Ekonomi Digital Wujudkan Kemandirian Nasional

Ekonomi Digital

Jakarta, 17/2 (Seotama) - Tahukah Anda istilah "Third Wave Economy" (Ekonomi Gelombang Ketiga)? Menurut futurolog AS, Alvin Toffler, dalam "Third Wave" (1980), peradaban manusia dapat dibagi menjadi beberapa tahapan ekonomi.
  • Gelombang pertama adalah Era Neolitik, yang menandai perubahan dari cara hidup manusia yang awalnya nomaden (bangsa pengembara) sambil berburu dan mengumpulkan makanan untuk lebih stabil dalam menetap dalam suatu daerah dengan cara bertani, beternak, atau bercocok tanam.
  • Gelombang kedua adalah Era Industri, yang dimulai di Eropa dengan adanya Revolusi Industri dengan adanya penemuan mesin uap yang memudahkan otomatisasi.

Salah satu ciri khas dari Era Industri ini adalah konsep industri massal dari berbagai perusahaan besar, bahkan multinasional, yang membuat pabrik-pabrik di berbagai negara di dunia.
  • Era ketiga adalah Era Pascaindustri, atau yang dapat pula disebut Era Informasi, ditandai dengan ekonomi yang lebih berbasis kepada jasa penyebaran informasi dibandingkan dengan manufaktur-industri.

Apalagi, dengan munculnya internet. Maka, suka atau tidak suka, pada globalisasi saat ini, teknologi digital telah meresap masuk ke berbagai "sumsum" peradaban manusia saat ini sehingga melesatlah ekonomi digital.

Lembaga Center for Indonesian Policy Studies (CIPS) mengingatkan bahwa perekonomian nasional makin mengandalkan sektor digital, yang ditandai dengan meningkatnya kontribusi pasar digital terhadap produk domestik bruto (PDB) Indonesia.

----

▶ **Kumpulan Tugas**:
1/ Jawablah pertanyaan berikut berdasarkan teks tentang ekonomi digital.
(a) Siapa yang membagi peradaban manusia menjadi beberapa tahapan ekonomi dalam "Third Wave" (1980)?
(b) Penemuan apa yang disebut memudahkan otomatisasi pada Era Industri?
(c) Lembaga apa yang mengingatkan bahwa perekonomian nasional makin mengandalkan sektor digital?
2/ Cetak ulang tanpa perubahan bagian teks tentang ekonomi digital yang diawali dengan "Ekonomi Digital Wujudkan" dan berlanjut hingga "atau bercocok tanam.".
Gunakan hanya teks di atas sebagai acuan.

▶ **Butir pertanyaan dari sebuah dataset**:
----

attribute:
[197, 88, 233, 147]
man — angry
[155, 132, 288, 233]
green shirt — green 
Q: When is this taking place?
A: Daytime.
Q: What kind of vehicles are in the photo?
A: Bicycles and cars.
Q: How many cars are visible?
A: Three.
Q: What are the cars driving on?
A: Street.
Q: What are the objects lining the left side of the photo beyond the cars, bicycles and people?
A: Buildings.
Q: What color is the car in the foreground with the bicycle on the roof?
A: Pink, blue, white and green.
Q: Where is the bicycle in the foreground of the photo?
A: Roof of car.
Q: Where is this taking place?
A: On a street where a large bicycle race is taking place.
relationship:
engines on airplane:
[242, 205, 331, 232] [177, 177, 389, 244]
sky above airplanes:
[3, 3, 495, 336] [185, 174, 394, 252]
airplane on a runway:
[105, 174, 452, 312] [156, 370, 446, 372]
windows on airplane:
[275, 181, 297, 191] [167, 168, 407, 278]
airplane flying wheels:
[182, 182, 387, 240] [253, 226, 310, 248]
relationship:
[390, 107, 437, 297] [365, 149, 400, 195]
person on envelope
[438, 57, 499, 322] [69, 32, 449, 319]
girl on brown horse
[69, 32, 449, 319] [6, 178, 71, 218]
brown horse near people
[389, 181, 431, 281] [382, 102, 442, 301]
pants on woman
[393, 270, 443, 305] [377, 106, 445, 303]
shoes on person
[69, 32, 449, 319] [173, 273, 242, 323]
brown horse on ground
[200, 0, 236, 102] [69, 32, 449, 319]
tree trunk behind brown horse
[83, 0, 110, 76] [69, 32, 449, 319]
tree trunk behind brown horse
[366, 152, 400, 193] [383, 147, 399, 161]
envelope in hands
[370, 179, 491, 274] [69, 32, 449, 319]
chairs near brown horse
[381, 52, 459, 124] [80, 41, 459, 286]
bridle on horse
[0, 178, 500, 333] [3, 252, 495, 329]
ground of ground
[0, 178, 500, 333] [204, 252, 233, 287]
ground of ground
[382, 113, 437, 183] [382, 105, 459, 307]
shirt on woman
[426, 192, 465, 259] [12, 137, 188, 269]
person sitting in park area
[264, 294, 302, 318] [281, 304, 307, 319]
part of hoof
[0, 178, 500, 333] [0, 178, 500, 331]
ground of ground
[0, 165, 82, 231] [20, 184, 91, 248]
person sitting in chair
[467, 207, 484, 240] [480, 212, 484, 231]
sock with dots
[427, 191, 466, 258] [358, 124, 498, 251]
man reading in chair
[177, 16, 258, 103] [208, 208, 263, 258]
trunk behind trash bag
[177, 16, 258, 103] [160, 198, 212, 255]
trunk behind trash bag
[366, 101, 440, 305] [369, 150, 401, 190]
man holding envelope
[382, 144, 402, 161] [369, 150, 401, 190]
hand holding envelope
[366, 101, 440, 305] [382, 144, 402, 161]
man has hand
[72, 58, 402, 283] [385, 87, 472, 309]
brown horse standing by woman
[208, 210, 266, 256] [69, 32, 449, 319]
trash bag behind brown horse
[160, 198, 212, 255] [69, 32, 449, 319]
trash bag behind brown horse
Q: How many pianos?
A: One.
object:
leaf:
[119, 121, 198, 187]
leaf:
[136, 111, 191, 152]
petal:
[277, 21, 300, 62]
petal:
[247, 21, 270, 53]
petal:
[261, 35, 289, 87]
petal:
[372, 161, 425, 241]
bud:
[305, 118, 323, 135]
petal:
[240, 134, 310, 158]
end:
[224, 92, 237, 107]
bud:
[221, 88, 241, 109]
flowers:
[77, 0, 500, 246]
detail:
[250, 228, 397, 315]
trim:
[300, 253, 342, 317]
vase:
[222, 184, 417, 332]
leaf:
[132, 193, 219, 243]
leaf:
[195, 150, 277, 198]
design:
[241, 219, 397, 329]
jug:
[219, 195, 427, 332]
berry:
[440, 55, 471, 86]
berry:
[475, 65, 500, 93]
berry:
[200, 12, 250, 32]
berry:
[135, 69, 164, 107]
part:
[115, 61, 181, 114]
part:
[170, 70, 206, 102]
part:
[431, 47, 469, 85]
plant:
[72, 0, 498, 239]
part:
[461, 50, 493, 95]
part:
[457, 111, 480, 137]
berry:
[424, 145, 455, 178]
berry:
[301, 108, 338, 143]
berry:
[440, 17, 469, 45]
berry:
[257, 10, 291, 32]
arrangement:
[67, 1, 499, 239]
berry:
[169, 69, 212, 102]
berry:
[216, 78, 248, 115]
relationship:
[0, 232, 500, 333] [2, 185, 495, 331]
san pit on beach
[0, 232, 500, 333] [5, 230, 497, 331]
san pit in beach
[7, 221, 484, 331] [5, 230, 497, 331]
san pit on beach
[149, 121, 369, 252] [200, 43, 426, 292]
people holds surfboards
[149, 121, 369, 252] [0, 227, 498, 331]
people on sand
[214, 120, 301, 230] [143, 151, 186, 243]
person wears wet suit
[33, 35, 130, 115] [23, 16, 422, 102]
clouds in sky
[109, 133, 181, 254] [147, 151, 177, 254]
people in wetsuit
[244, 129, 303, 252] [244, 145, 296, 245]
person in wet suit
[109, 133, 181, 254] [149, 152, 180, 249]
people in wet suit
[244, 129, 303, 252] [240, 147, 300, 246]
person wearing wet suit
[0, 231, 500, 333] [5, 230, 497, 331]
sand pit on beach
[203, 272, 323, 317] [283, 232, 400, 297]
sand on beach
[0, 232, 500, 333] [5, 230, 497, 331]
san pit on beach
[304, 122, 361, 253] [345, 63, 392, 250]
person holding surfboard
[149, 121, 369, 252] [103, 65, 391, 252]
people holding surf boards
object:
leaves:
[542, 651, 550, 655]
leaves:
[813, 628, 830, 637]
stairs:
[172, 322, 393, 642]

----

▶ **Jawaban yang Diharapkan**:
1/
(a) Alvin Toffler, futurolog AS.
(b) Mesin uap.
(c) Center for Indonesian Policy Studies (CIPS).

2/
Ekonomi Digital Wujudkan Kemandirian Nasional

Ekonomi Digital

Jakarta, 17/2 (Seotama) - Tahukah Anda istilah "Third Wave Economy" (Ekonomi Gelombang Ketiga)? Menurut futurolog AS, Alvin Toffler, dalam "Third Wave" (1980), peradaban manusia dapat dibagi menjadi beberapa tahapan ekonomi.
  • Gelombang pertama adalah Era Neolitik, yang menandai perubahan dari cara hidup manusia yang awalnya nomaden (bangsa pengembara) sambil berburu dan mengumpulkan makanan untuk lebih stabil dalam menetap dalam suatu daerah dengan cara bertani, beternak, atau bercocok tanam.